I happened to read this passage on the very day that my 22-year-old cat, hardly a kitten anymore, had to be put to sleep, and I think the timing was no coincidence. I thought of all the ways our old feline had blessed us simply by being the mysterious creature she was created to be.

I’ve always struggled with what the word “bless” means, especially when the Psalmist says “Bless the Lord!” Sure, God blesses us, but how can we bless him?

I don’t yet understand it completely, but maybe I see a glimpse of what blessing God means when I think of how cats bless us simply by being cats. Is it possible that when I am most fully myself, I bless God? That God touches my warm little brow and takes joy in me just as young Ames took joy in the kittens (and later human parishioners) that he baptized? That blessing flows back and forth between Creator and created, sort of (but not exactly) as it flows back and forth between created beings who salute each other’s createdness?

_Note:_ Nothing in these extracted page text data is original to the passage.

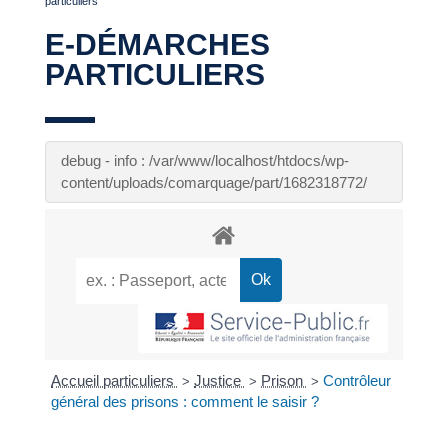
particuliers
E-DÉMARCHES
PARTICULIERS
debug - info : /var/www/localhost/htdocs/wp-
content/uploads/comarquage/part/1682318772/
Accueil particuliers
Justice
Prison
Contrôleur
>
>
>
général des prisons : comment le saisir ?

I don’t usually think about it that way, but that’s the kind of thing that Gilead makes you appreciate: God’s love and grace expressed in the everyday.

Entry Filed under: Books

1 Comment Add your own

  • 1. Suzanne  |  January 9th, 2008 at 3:18 pm

    This note about kittens (from MR’s Gilead) has just exploded my winter afternoon with joy. I am researching my sermon on Christ’s baptism…….thank you so much.